Just one day after meeting with the oil and gas industry in Houma, La., last week, Interior Secretary Ken Salazar unveiled the Obama administration’s “Smart from the Start” initiative to speed up the permitting process. Only this wasn’t permitting for offshore oil drilling, but wind farms off of the East Coast.

“To fully harness the economic and energy benefits of our nation’s vast Atlantic wind potential,” Salazar said, “we need to implement a smart permitting process that is efficient, thorough, and unburdened by needless red tape.”

If only Salazar would apply this regulatory philosophy to offshore drilling, then perhaps the Gulf Coast region’s economy could begin to recover.

Just one new deepwater drilling permit has been approved since the administration’s drilling moratorium was lifted in October — a sharp decline compared to one year ago.

Last week GNO Inc., an economic development agency serving the 10-parish New Orleans region, released its third installment of the Gulf Permit Index detailing the issuance of permits since the ban was lifted. Even though the moratorium has ended, the index shows little progress on pending permits.

Salazar and Bureau of Ocean Energy Management, Regulation and Enforcement Director Michael Bromwich came to Houma last week to discuss challenges facing the industry. But many industry leaders left the meeting unsatisfied and complained that a “de facto” moratorium still existed.

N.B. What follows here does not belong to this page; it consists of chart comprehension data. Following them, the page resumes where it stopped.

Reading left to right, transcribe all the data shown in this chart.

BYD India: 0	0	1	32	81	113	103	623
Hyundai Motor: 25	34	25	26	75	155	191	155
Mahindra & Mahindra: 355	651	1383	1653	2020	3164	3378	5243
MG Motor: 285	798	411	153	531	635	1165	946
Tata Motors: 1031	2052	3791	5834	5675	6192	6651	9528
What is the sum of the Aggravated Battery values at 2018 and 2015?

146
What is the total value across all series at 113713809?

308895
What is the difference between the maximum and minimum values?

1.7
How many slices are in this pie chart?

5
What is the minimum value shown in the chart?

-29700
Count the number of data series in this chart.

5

“This week’s announcement … shed no new light on the stalls in permit issuance,” said to Gregory Rusovich, chairman of the Business Council of Greater New Orleans and the River Region. “Jobs in southeastern Louisiana remain at risk until the federal government opens up the permitting process.”

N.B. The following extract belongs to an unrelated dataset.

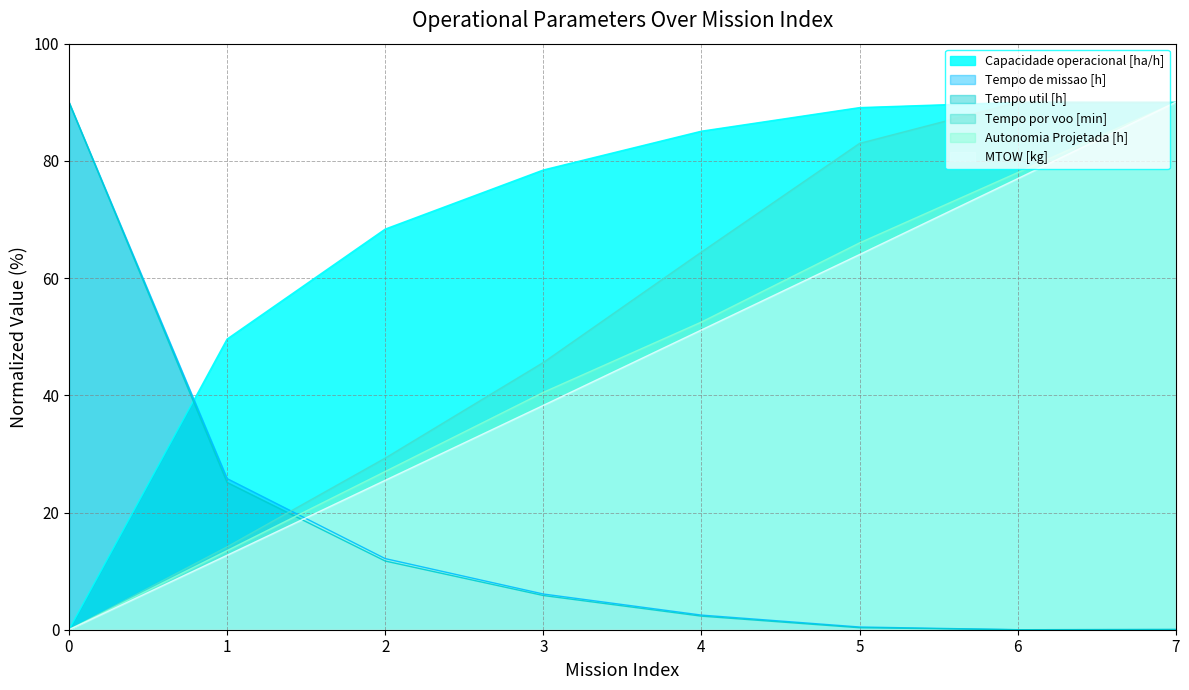

What is the difference between the Autonomia Projetada [h] values at 3 and 5?

25.5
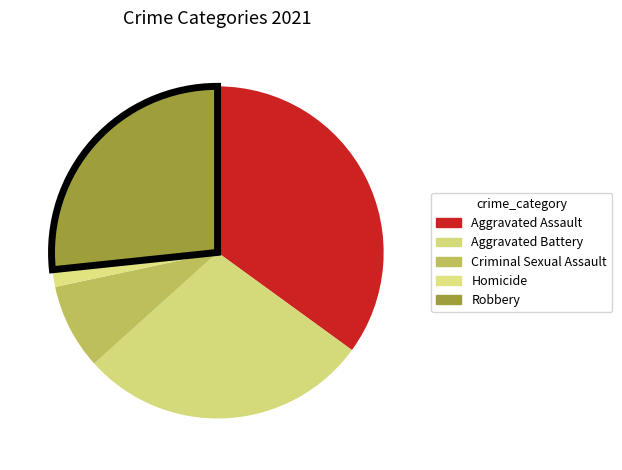

Count the number of slices in the pie.

5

Despite the federal moratorium only being aimed at deepwater drilling, shallow-water permits have also declined over the last three months. The average is just four per month, a 44 percent decline from this time last year.

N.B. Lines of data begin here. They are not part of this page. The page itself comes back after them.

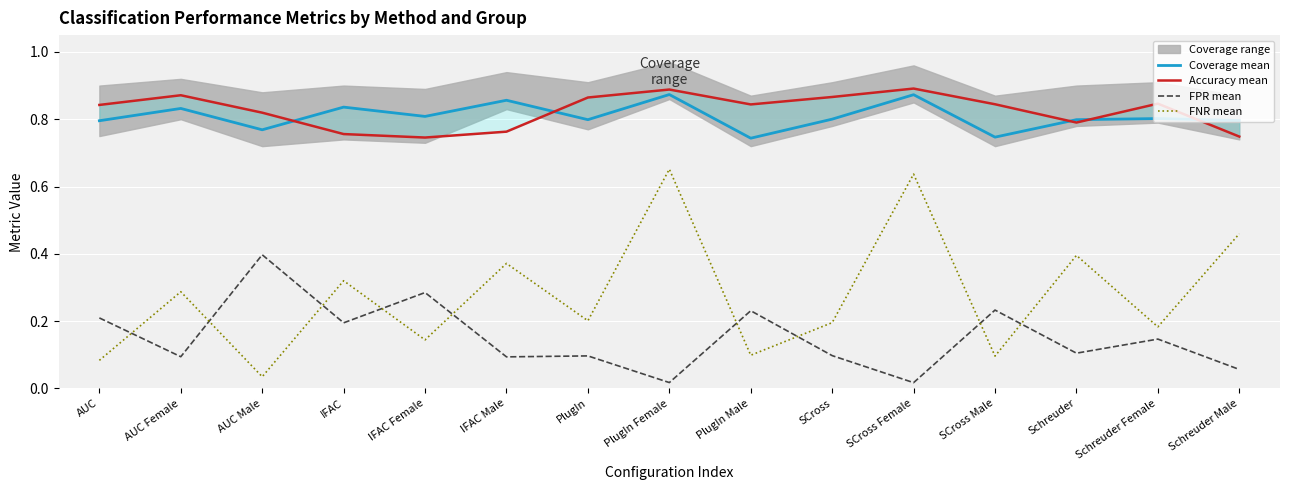

Which series has the widest spread of values?

FNR mean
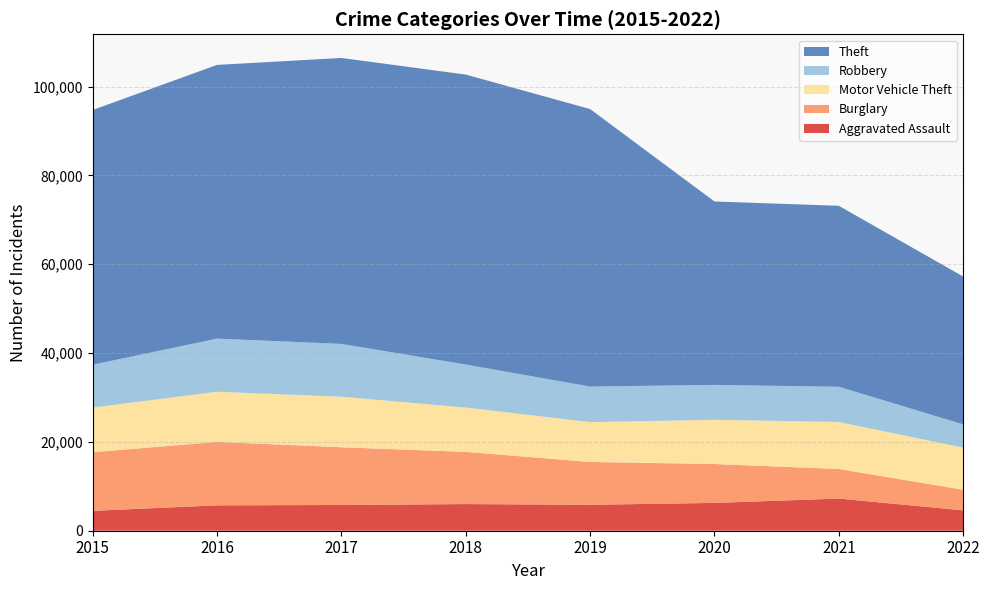

Reading left to right, list all the values displayed in this chart.

Aggravated Assault: 2015=4480	2016=5712	2017=5793	2018=6001	2019=5840	2020=6263	2021=7242	2022=4590
Burglary: 2015=13184	2016=14289	2017=13001	2018=11746	2019=9639	2020=8754	2021=6654	2022=4640
Motor Vehicle Theft: 2015=10068	2016=11286	2017=11380	2018=9983	2019=8978	2020=9953	2021=10592	2022=9466
Robbery: 2015=9638	2016=11960	2017=11880	2018=9679	2019=7994	2020=7855	2021=7920	2022=5238
Theft: 2015=57347	2016=61618	2017=64380	2018=65281	2019=62478	2020=41295	2021=40741	2022=33285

Jim Noe, executive director of the Shallow Water Energy Coalition, on Monday wrote in the Washington Times: “Perhaps the most fundamental problem plaguing the permitting process is the agency’s continued insistence on painting the entire industry with one broad brush, ignoring fundamental, scientific distinctions between offshore operations – natural gas versus oil drilling; shallow versus deep water.”

Safety concerns for delaying permit issuance is difficult for industry leaders to understand with no major incident in shallow-water drilling since 1949 and only 15 barrels of oil spilled in blowouts during the last 15 years.

BOEMRE, the agency that issues offshore drilling permits, is enforcing new requirements for obtaining permits, but those requirements — such as the Interim Drilling Safety Rule — lack clarity for the industry as no one knows if those regulations will change. Also these new requirements lack an accompanying increase in BOEMRE staff to administer them, increasing the time needed to complete the permit review process.